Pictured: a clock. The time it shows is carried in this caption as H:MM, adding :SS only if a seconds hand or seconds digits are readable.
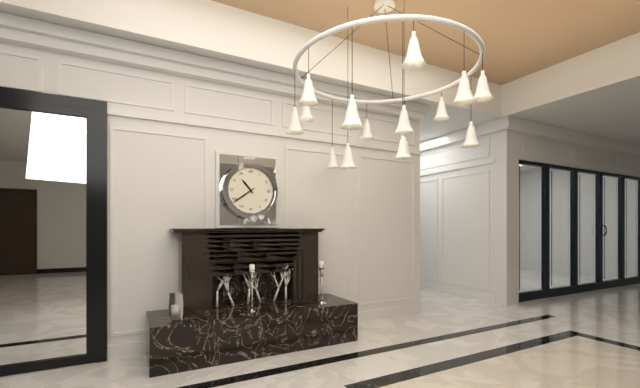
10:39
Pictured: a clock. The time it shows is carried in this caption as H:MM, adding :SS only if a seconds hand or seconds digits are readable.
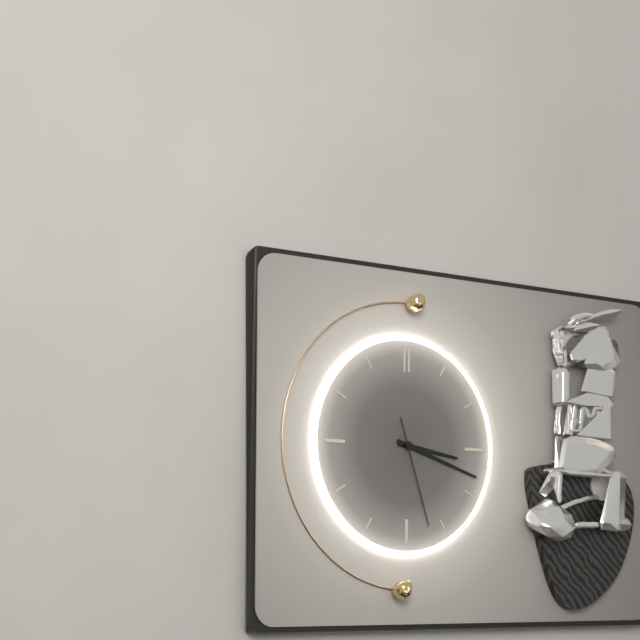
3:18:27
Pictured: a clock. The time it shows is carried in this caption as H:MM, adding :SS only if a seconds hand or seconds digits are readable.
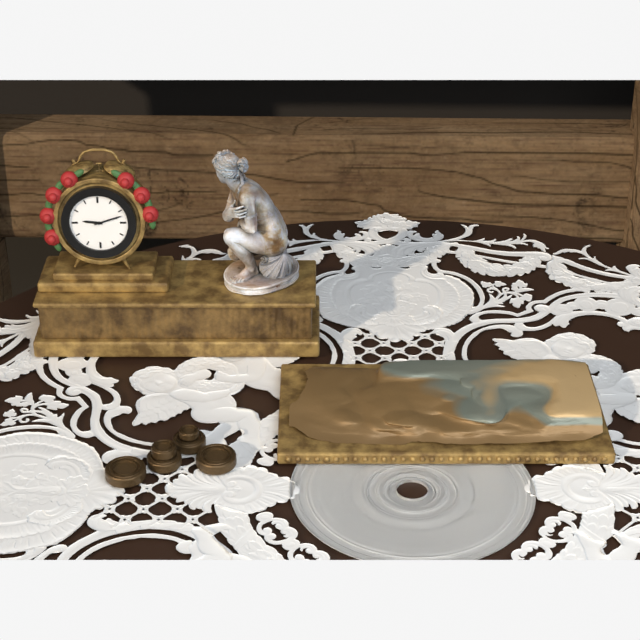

◆ Stated goal ◆
Turn all of the data above into a numbered list with one line per item, skipping blank lines and leaving out the pictures.

◆ Correct output ◆
1. Pictured: a clock. The time it shows is carried in this caption as H:MM, adding :SS only if a seconds hand or seconds digits are readable.
2. 10:39
3. Pictured: a clock. The time it shows is carried in this caption as H:MM, adding :SS only if a seconds hand or seconds digits are readable.
4. 3:18:27
5. Pictured: a clock. The time it shows is carried in this caption as H:MM, adding :SS only if a seconds hand or seconds digits are readable.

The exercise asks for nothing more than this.